Honestly, I had no idea. No idea that my mother had purchased this painting. I was in the city at P.J. Clarke’s, having beers and burgers with some friends.

“Go to her,” Alexandre told me. “She needs you. It’s always been you and Addison. This is it. You’ve got to be there for her.”

“Let me think about it.”

I’ll admit, I was shaky about it. Seeing Addison wasn’t what I’d planned to do that night. I finished my burger. Had another beer, and then chased it with a bourbon. Alexandre sent me a text. Go to her.

So I did. When I got all the way downtown, it was pretty late. I stood outside Addison’s apartment building thinking, The f**k am I here? I wasn’t sure if she’d let me in. But she did.

“I wasn’t sure I should have come,” I said. I was kind of overwhelmed to see her again. Plus I was maybe slightly drunk. Not in fighting shape. I was just so glad to see her. So, so glad, her presence overwhelmed me in waves. She was wearing this long white dress, and she looked like an angel. But when I leaned in to kiss her on the cheek, it was ice-cold, like a corpse.

“Shh. Ida’s here,” she said, like that explained something.

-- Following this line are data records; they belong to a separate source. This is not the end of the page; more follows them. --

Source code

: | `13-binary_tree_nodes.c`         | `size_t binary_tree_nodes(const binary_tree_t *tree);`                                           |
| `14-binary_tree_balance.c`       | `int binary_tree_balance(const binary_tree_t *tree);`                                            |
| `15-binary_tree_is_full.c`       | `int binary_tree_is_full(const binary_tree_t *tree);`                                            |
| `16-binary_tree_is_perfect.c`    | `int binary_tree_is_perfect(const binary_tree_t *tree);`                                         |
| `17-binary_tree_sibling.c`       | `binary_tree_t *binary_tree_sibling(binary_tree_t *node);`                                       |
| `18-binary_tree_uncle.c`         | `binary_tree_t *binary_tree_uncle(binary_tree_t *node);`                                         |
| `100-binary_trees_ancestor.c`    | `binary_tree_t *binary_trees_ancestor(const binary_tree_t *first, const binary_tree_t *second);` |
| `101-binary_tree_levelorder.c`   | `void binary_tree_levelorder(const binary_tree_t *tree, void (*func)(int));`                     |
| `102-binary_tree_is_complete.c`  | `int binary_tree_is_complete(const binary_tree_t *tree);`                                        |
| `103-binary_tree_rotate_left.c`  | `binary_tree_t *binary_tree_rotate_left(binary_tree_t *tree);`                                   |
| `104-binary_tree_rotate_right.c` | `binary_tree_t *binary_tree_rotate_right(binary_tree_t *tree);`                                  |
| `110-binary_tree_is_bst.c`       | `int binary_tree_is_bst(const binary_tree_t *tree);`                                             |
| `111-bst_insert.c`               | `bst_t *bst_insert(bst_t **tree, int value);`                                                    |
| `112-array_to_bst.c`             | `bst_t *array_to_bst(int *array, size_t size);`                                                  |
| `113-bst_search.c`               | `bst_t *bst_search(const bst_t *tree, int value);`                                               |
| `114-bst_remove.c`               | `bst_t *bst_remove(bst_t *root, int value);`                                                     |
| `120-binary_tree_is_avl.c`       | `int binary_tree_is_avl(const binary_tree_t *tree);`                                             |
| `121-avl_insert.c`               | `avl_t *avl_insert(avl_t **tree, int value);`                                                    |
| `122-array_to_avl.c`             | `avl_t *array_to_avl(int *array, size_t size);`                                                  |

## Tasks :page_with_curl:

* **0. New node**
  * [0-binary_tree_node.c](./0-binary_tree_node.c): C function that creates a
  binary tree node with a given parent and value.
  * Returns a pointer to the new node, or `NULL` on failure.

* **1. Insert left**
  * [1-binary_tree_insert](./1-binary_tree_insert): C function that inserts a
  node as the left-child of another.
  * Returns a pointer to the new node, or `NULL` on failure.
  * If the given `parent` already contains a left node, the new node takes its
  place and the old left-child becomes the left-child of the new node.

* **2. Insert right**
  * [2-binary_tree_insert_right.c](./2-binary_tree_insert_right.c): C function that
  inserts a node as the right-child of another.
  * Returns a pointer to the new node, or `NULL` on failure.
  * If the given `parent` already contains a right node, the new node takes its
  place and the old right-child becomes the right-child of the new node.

I didn’t know if she meant that Ida was inhabiting her or what.

“Oh, yeah? Well, she picked a bad time.” I said. Joking, kind of. I didn’t want to get into her Ida world. Freaked me out.

“Your mom either has a terrible sense of humor, or she is clueless,” she whispered, sort of laughing, but sort of strange and disconnected and unhappy, too.

“Aw, Addison, it’s only a painting. You made it, and you sold it. My mother’s a fan. That’s always been her worst crime.”

“Yeah, I know.” She smiled at me. My heart, damn. Just looking at her again.

I’d always believed that we’d find a way back to each other. We’d just gotten ourselves into a really bad patch. Addison had been mine, and then we were forced apart, and we played it out in the press because we both have that kick for drama. It was never as bad as everyone made it out to be.

“Listen, Addison,” I said, “maybe we should give us another shot. Isn’t Zach-and-Addison what everyone wants, anyway? We’re the couple who sells the magazines. Sometimes there’s wisdom in the majority.”

But I could tell she wasn’t really listening to me. She was lost in other thoughts. She’d crawled deep inside her own head. I couldn’t have the conversation I wanted to have with her. But she invited me in, and we sat together at her kitchen bar, and it was friendly. She let me poke around, look at her paints and her paintings. She reminded me of other days, better days, when I’d watch her standing at the sink in her Chelsea studio, washing her brushes.

I pretended not to notice that it looked like a tornado had hit her apartment. We’d been angry with each other for so many months. It was amazing to be hanging out with her in a decent, pure way.

Addison’s paints/Addison painting, courtesy of Zach Fratepietro.

Except that she wasn’t normal, obviously. Something was off. It was the Ida factor, I figured. I’d never bought any of that bullshit, the haunted-girl stuff. But that night, I couldn’t shake the feeling that Addison was gripped by something so forceful that, yeah, it almost felt like another presence in the room.

We hung out for a while, she brewed us some tea, and then she tried to ease me out. “Zach, I’m glad you came to see me. But now you’ve got to go. I need to get my measurements, I need to get all the measurements, I need to finish Bridge Kiss, and I need to listen to Ida. I never should have left the apartment tonight.”

“Imaginary Ida who tried to make you kill yourself? You need to go back to listening to her? Don’t be insane, Addison.”

“Don’t be insane,” she repeated. Then she laughed. “The problem is, Ida is the only person who knows me,” she said. “She hears me, she speaks to me. She reminds me that the work is the only thing. The work is all that matters. So I’ve got to get up there. Bridge Kiss is an installation, and it has to go up tonight.”